== Materials provided ==
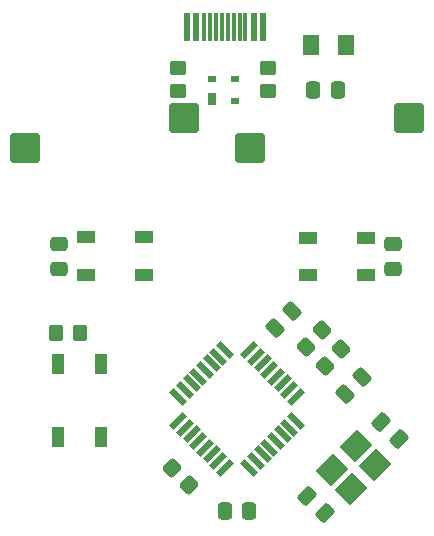
<source format=gbp>
G04 #@! TF.GenerationSoftware,KiCad,Pcbnew,(6.0.7)*
G04 #@! TF.CreationDate,2022-10-04T19:15:27+13:00*
G04 #@! TF.ProjectId,ledusbc2key,6c656475-7362-4633-926b-65792e6b6963,rev?*
G04 #@! TF.SameCoordinates,Original*
G04 #@! TF.FileFunction,Paste,Bot*
G04 #@! TF.FilePolarity,Positive*
%FSLAX46Y46*%
G04 Gerber Fmt 4.6, Leading zero omitted, Abs format (unit mm)*
G04 Created by KiCad (PCBNEW (6.0.7)) date 2022-10-04 19:15:27*
%MOMM*%
%LPD*%
G01*
G04 APERTURE LIST*
G04 Aperture macros list*
%AMRoundRect*
0 Rectangle with rounded corners*
0 $1 Rounding radius*
0 $2 $3 $4 $5 $6 $7 $8 $9 X,Y pos of 4 corners*
0 Add a 4 corners polygon primitive as box body*
4,1,4,$2,$3,$4,$5,$6,$7,$8,$9,$2,$3,0*
0 Add four circle primitives for the rounded corners*
1,1,$1+$1,$2,$3*
1,1,$1+$1,$4,$5*
1,1,$1+$1,$6,$7*
1,1,$1+$1,$8,$9*
0 Add four rect primitives between the rounded corners*
20,1,$1+$1,$2,$3,$4,$5,0*
20,1,$1+$1,$4,$5,$6,$7,0*
20,1,$1+$1,$6,$7,$8,$9,0*
20,1,$1+$1,$8,$9,$2,$3,0*%
%AMRotRect*
0 Rectangle, with rotation*
0 The origin of the aperture is its center*
0 $1 length*
0 $2 width*
0 $3 Rotation angle, in degrees counterclockwise*
0 Add horizontal line*
21,1,$1,$2,0,0,$3*%
G04 Aperture macros list end*
%ADD10R,1.500000X1.000000*%
%ADD11RoundRect,0.250001X0.462499X0.624999X-0.462499X0.624999X-0.462499X-0.624999X0.462499X-0.624999X0*%
%ADD12RoundRect,0.250000X0.450000X-0.350000X0.450000X0.350000X-0.450000X0.350000X-0.450000X-0.350000X0*%
%ADD13RoundRect,0.250000X0.070711X-0.565685X0.565685X-0.070711X-0.070711X0.565685X-0.565685X0.070711X0*%
%ADD14RoundRect,0.250000X1.025000X1.000000X-1.025000X1.000000X-1.025000X-1.000000X1.025000X-1.000000X0*%
%ADD15RoundRect,0.250000X-0.565685X-0.070711X-0.070711X-0.565685X0.565685X0.070711X0.070711X0.565685X0*%
%ADD16RoundRect,0.250000X-0.475000X0.337500X-0.475000X-0.337500X0.475000X-0.337500X0.475000X0.337500X0*%
%ADD17RoundRect,0.250000X0.574524X0.097227X0.097227X0.574524X-0.574524X-0.097227X-0.097227X-0.574524X0*%
%ADD18R,0.700000X1.000000*%
%ADD19R,0.700000X0.600000*%
%ADD20RoundRect,0.250000X0.097227X-0.574524X0.574524X-0.097227X-0.097227X0.574524X-0.574524X0.097227X0*%
%ADD21R,1.100000X1.800000*%
%ADD22RotRect,1.600000X0.550000X135.000000*%
%ADD23RotRect,1.600000X0.550000X45.000000*%
%ADD24RoundRect,0.250000X-0.574524X-0.097227X-0.097227X-0.574524X0.574524X0.097227X0.097227X0.574524X0*%
%ADD25RoundRect,0.250000X-0.350000X-0.450000X0.350000X-0.450000X0.350000X0.450000X-0.350000X0.450000X0*%
%ADD26RotRect,2.100000X1.800000X225.000000*%
%ADD27R,0.600000X2.450000*%
%ADD28R,0.300000X2.450000*%
%ADD29RoundRect,0.250000X0.337500X0.475000X-0.337500X0.475000X-0.337500X-0.475000X0.337500X-0.475000X0*%
%ADD30RoundRect,0.250000X-0.070711X0.565685X-0.565685X0.070711X0.070711X-0.565685X0.565685X-0.070711X0*%
%ADD31RoundRect,0.250000X0.475000X-0.337500X0.475000X0.337500X-0.475000X0.337500X-0.475000X-0.337500X0*%
G04 APERTURE END LIST*
D10*
X113060000Y-86677500D03*
X113060000Y-83477500D03*
X117960000Y-83477500D03*
X117960000Y-86677500D03*
D11*
X135040000Y-67192500D03*
X132065000Y-67192500D03*
D12*
X120852500Y-71097500D03*
X120852500Y-69097500D03*
D13*
X133217500Y-94346123D03*
X134631714Y-92931909D03*
D14*
X107892500Y-75882500D03*
X121342500Y-73342500D03*
D12*
X128472500Y-71097500D03*
X128472500Y-69097500D03*
D15*
X120342500Y-102996909D03*
X121756714Y-104411123D03*
D16*
X139002000Y-84052500D03*
X139002000Y-86127500D03*
D17*
X133241511Y-106852081D03*
X131774265Y-105384835D03*
D18*
X123662500Y-71752500D03*
D19*
X123662500Y-70052500D03*
X125662500Y-70052500D03*
X125662500Y-71952500D03*
D20*
X134925254Y-96765869D03*
X136392500Y-95298623D03*
D21*
X114325000Y-100400000D03*
X110625000Y-94200000D03*
X110625000Y-100400000D03*
X114325000Y-94200000D03*
D22*
X130797210Y-99014321D03*
X130231524Y-99580006D03*
X129665839Y-100145692D03*
X129100154Y-100711377D03*
X128534468Y-101277063D03*
X127968783Y-101842748D03*
X127403097Y-102408433D03*
X126837412Y-102974119D03*
D23*
X124786802Y-102974119D03*
X124221117Y-102408433D03*
X123655431Y-101842748D03*
X123089746Y-101277063D03*
X122524060Y-100711377D03*
X121958375Y-100145692D03*
X121392690Y-99580006D03*
X120827004Y-99014321D03*
D22*
X120827004Y-96963711D03*
X121392690Y-96398026D03*
X121958375Y-95832340D03*
X122524060Y-95266655D03*
X123089746Y-94700969D03*
X123655431Y-94135284D03*
X124221117Y-93569599D03*
X124786802Y-93003913D03*
D23*
X126837412Y-93003913D03*
X127403097Y-93569599D03*
X127968783Y-94135284D03*
X128534468Y-94700969D03*
X129100154Y-95266655D03*
X129665839Y-95832340D03*
X130231524Y-96398026D03*
X130797210Y-96963711D03*
D24*
X138025833Y-99098655D03*
X139493079Y-100565901D03*
D25*
X110522500Y-91585000D03*
X112522500Y-91585000D03*
D20*
X128991377Y-91171123D03*
X130458623Y-89703877D03*
D26*
X137489456Y-102763236D03*
X135438846Y-104813846D03*
X133812500Y-103187500D03*
X135863110Y-101136890D03*
D27*
X121550000Y-65672500D03*
X122325000Y-65672500D03*
D28*
X123025000Y-65672500D03*
X123525000Y-65672500D03*
X124025000Y-65672500D03*
X124525000Y-65672500D03*
X125025000Y-65672500D03*
X125525000Y-65672500D03*
X126025000Y-65672500D03*
X126525000Y-65672500D03*
D27*
X127225000Y-65672500D03*
X128000000Y-65672500D03*
D29*
X134357500Y-71002500D03*
X132282500Y-71002500D03*
D30*
X133044214Y-91344409D03*
X131630000Y-92758623D03*
D29*
X126862500Y-106675000D03*
X124787500Y-106675000D03*
D14*
X126942500Y-75882500D03*
X140392500Y-73342500D03*
D31*
X110747500Y-86115000D03*
X110747500Y-84040000D03*
D10*
X136689500Y-83490000D03*
X136689500Y-86690000D03*
X131789500Y-86690000D03*
X131789500Y-83490000D03*
M02*

</source>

== What you need to do ==
Identify every line above that includes the word "format", and show those lines.

== Answer space ==
<source format=gbp>
G04 Gerber Fmt 4.6, Leading zero omitted, Abs format (unit mm)*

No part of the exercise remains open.